Advertisement
Advertisement


Reading a plain text file in Java


Question

It seems there are different ways to read and write data of files in Java.

I want to read ASCII data from a file. What are the possible ways and their differences?

2016/01/15
1
940
1/15/2016 1:12:57 PM

Accepted Answer

ASCII is a TEXT file so you would use Readers for reading. Java also supports reading from a binary file using InputStreams. If the files being read are huge then you would want to use a BufferedReader on top of a FileReader to improve read performance.

Go through this article on how to use a Reader

I'd also recommend you download and read this wonderful (yet free) book called Thinking In Java

In Java 7:

new String(Files.readAllBytes(...))

(docs) or

Files.readAllLines(...)

(docs)

In Java 8:

Files.lines(..).forEach(...)

(docs)

2019/02/05
571
2/5/2019 11:21:29 PM


The easiest way is to use the Scanner class in Java and the FileReader object. Simple example:

Scanner in = new Scanner(new FileReader("filename.txt"));

Scanner has several methods for reading in strings, numbers, etc... You can look for more information on this on the Java documentation page.

For example reading the whole content into a String:

StringBuilder sb = new StringBuilder();
while(in.hasNext()) {
    sb.append(in.next());
}
in.close();
outString = sb.toString();

Also if you need a specific encoding you can use this instead of FileReader:

new InputStreamReader(new FileInputStream(fileUtf8), StandardCharsets.UTF_8)
2017/05/24

Here is a simple solution:

String content;

content = new String(Files.readAllBytes(Paths.get("sample.txt")));
2015/01/29

Here's another way to do it without using external libraries:

import java.io.File;
import java.io.FileReader;
import java.io.IOException;

public String readFile(String filename)
{
    String content = null;
    File file = new File(filename); // For example, foo.txt
    FileReader reader = null;
    try {
        reader = new FileReader(file);
        char[] chars = new char[(int) file.length()];
        reader.read(chars);
        content = new String(chars);
        reader.close();
    } catch (IOException e) {
        e.printStackTrace();
    } finally {
        if(reader != null){
            reader.close();
        }
    }
    return content;
}
2018/02/28

I had to benchmark the different ways. I shall comment on my findings but, in short, the fastest way is to use a plain old BufferedInputStream over a FileInputStream. If many files must be read then three threads will reduce the total execution time to roughly half, but adding more threads will progressively degrade performance until making it take three times longer to complete with twenty threads than with just one thread.

The assumption is that you must read a file and do something meaningful with its contents.
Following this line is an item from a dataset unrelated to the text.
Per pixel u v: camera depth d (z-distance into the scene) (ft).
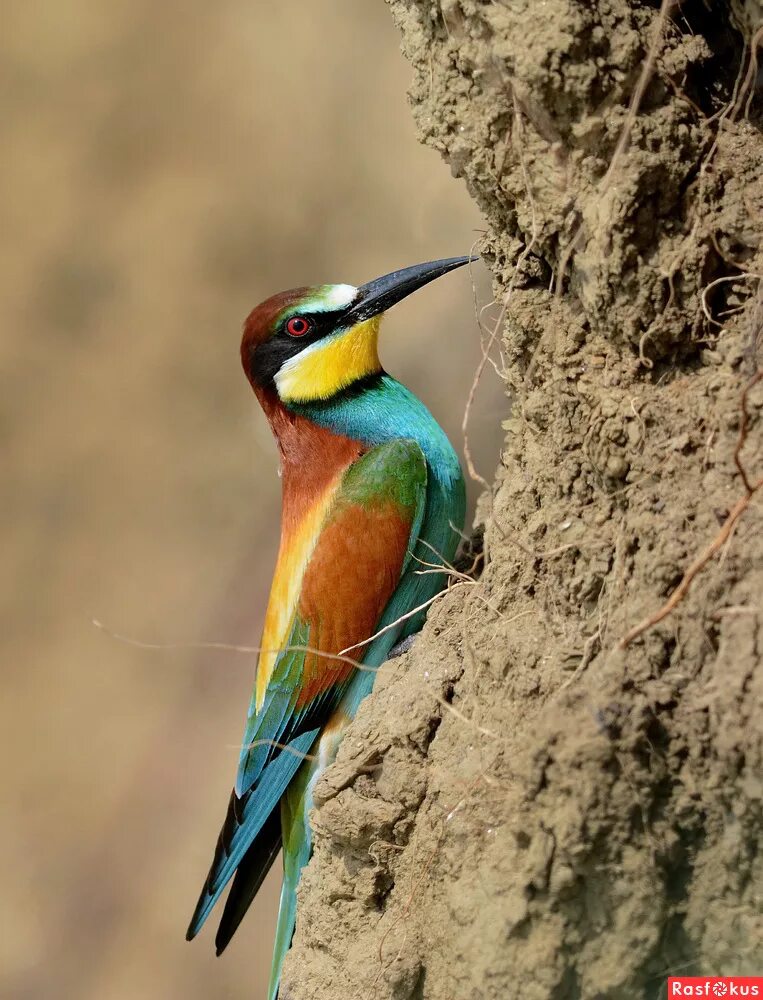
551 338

In the examples here is reading lines from a log and count the ones which contain values that exceed a certain threshold. So I am assuming that the one-liner Java 8 Files.lines(Paths.get("/path/to/file.txt")).map(line -> line.split(";")) is not an option.

I tested on Java 1.8, Windows 7 and both SSD and HDD drives.

I wrote six different implementations:

rawParse: Use BufferedInputStream over a FileInputStream and then cut lines reading byte by byte. This outperformed any other single-thread approach, but it may be very inconvenient for non-ASCII files.

lineReaderParse: Use a BufferedReader over a FileReader, read line by line, split lines by calling String.split(). This is approximatedly 20% slower that rawParse.

lineReaderParseParallel: This is the same as lineReaderParse, but it uses several threads. This is the fastest option overall in all cases.

nioFilesParse: Use java.nio.files.Files.lines()

nioAsyncParse: Use an AsynchronousFileChannel with a completion handler and a thread pool.

nioMemoryMappedParse: Use a memory-mapped file. This is really a bad idea yielding execution times at least three times longer than any other implementation.

These are the average times for reading 204 files of 4 MB each on an quad-core i7 and SSD drive. The files are generated on the fly to avoid disk caching.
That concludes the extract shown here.